• [Fragmento de origen]
Pues bien, el Agamenón de Esquilo es una de las obras de la época que mejor plasma esta preocupación, ambientándola en un escenario tan ancestral como propicio: el retorno del Jefe de las huestes griegas que acaban de saquear la ciudad oriental de Troya.

Ante el palacio de los Atridas que se dibuja en el escenario teatral, la reina Clitemnestra da la bienvenida a su esposo invitándole a que descienda de su majestuoso carro para poder agasajarle convenientemente. De esta protocolaria acogida, sólo retendré el momento final, las palabras con las que Agamenón desplaza la atención de los espectadores hacia un segundo carro: el que ha trasladado hasta Grecia el botín conseguido en la campaña bélica en Oriente y en el que destaca, erguida y silenciosa, la princesa Casandra.

Justo antes de entrar en palacio, Agamenón le pide a su esposa Clitemnestra que acoja con benevolencia a la extranjera que lo acompaña, «porque nadie lleva de buena gana el yugo de la esclavitud»

Ella, como flor escogida de entre muchas riquezas —prosigue el Rey—, un presente que me ha hecho el ejército, ha venido conmigo (955-956).

Agamenón trata de integrar en su universo a la oriental Casandra dotándola de una identidad relativamente prestigiosa que la esposa oficial va a recortar inmediatamente. Dirigiéndose a Casandra desde abajo (puesto que ésta se encuentra sobre el carro), Clitemnestra trata de «mirarla por encima del hombro» en los siguientes términos:

Entra tú también. ¿No me oyes, Casandra? […] baja de ese carro y no te sobre-estimes (μηδ` ὑπερφρόνει). Cuentan que el propio Heracles fue vendido en cierta ocasión y tuvo que resignarse a vivir del pan de la esclavitud.

Tras las palabras de acogida de Clitemnestra, la identidad ya subyugada de Casandra se degrada todavía más: de prestigioso obsequio ofrecido a Agamenón por su ejército, la princesa desciende un peldaño en su condición de sometida al ser asimilada a una esclava vulgar, un bien mueble susceptible de ser objeto de compra-venta.

Evidentemente, al catalogar a la princesa como simple esclava, Clitemnestra está reforzando su propia identidad de Soberana. Identidad que consolidará pocos minutos más tarde, asesinando a su esposo en el baño de bienvenida para monopolizar el poder.

• [Registros facilitados]

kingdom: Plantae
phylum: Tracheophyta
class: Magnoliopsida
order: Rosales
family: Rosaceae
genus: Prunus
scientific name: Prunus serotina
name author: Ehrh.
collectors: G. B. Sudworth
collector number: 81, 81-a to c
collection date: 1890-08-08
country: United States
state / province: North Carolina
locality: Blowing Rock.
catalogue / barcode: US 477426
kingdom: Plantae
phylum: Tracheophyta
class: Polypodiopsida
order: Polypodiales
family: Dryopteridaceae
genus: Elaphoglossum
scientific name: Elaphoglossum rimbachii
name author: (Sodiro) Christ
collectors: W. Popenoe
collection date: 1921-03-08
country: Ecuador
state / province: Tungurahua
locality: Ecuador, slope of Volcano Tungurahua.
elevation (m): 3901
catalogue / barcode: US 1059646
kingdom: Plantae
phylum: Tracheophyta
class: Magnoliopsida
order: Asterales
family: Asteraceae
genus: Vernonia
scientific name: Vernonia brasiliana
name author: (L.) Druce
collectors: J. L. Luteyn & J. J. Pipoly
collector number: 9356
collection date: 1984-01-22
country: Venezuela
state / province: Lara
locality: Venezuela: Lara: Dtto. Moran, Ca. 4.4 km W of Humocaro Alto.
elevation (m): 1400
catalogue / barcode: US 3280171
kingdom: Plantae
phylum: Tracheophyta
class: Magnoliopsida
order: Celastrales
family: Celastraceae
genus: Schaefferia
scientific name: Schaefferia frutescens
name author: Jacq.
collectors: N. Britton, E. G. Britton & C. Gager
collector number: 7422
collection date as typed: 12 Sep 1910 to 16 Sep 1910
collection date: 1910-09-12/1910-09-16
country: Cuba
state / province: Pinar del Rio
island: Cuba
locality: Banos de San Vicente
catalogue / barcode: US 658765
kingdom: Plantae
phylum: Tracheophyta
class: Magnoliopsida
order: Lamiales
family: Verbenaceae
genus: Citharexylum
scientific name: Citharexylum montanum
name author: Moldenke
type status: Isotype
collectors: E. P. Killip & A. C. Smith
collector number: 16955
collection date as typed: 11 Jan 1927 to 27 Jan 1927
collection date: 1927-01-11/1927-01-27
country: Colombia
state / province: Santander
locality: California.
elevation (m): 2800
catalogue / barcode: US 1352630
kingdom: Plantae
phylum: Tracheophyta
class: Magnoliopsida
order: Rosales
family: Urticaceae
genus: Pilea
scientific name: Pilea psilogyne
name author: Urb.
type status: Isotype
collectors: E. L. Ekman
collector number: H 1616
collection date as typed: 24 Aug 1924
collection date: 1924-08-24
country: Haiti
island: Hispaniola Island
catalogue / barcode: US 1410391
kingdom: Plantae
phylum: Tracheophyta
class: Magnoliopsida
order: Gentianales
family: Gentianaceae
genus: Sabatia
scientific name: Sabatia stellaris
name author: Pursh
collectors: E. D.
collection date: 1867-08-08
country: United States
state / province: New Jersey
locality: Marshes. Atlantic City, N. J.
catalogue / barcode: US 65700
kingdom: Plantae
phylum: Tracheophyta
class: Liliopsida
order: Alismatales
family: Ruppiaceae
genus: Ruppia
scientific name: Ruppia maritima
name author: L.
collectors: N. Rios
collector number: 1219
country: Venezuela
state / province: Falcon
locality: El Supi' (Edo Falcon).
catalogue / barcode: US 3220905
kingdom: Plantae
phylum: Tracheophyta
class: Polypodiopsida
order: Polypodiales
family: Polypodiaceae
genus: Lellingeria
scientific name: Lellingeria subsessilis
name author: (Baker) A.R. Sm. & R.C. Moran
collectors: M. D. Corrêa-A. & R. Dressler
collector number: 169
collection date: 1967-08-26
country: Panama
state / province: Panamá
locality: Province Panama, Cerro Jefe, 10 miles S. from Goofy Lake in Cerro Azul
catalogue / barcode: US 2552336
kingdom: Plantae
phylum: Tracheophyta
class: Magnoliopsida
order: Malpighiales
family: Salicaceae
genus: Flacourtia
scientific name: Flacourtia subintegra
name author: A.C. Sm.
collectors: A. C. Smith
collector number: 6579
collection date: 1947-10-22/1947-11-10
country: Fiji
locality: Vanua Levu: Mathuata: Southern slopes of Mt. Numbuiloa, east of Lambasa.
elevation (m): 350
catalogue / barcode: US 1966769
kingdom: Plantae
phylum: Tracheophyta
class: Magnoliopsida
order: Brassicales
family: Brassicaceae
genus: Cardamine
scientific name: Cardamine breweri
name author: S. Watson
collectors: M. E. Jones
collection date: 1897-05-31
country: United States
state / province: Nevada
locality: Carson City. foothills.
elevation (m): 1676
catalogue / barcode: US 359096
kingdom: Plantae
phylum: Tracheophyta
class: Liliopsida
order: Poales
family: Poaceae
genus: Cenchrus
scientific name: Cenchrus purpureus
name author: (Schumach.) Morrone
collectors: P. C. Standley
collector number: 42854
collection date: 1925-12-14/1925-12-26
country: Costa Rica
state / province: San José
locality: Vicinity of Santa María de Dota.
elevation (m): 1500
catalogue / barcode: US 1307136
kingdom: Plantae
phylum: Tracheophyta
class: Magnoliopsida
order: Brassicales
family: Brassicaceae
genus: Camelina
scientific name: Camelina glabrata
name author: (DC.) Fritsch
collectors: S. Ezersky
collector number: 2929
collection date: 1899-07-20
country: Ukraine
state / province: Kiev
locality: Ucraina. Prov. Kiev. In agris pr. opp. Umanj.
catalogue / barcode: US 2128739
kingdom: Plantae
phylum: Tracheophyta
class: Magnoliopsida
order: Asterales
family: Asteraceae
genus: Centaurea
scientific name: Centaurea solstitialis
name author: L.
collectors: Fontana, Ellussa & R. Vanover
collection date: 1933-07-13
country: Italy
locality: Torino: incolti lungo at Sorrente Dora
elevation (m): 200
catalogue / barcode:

• [Requisitos del ejercicio]
**a.** Di si cada afirmación concuerda con el fragmento sobre el Agamenón de Esquilo y justifica el sí o el no citando las palabras exactas que lo deciden: (i) Clitemnestra invita a Agamenón a bajar de su carro; (ii) Casandra habla en voz alta desde el segundo carro; (iii) Clitemnestra mata a su esposo en el baño de bienvenida.
**b.** Reproduce del fragmento sobre el Agamenón de Esquilo todo lo que va desde "Pues bien, el" hasta "oriental de Troya.".
Los registros no intervienen en esto.

• [Conjunto de respuestas]
**a.**
(i) Sí: «invitándole a que descienda de su majestuoso carro».
(ii) No: «erguida y silenciosa, la princesa Casandra».
(iii) Sí: «asesinando a su esposo en el baño de bienvenida».

**b.**
Pues bien, el Agamenón de Esquilo es una de las obras de la época que mejor plasma esta preocupación, ambientándola en un escenario tan ancestral como propicio: el retorno del Jefe de las huestes griegas que acaban de saquear la ciudad oriental de Troya.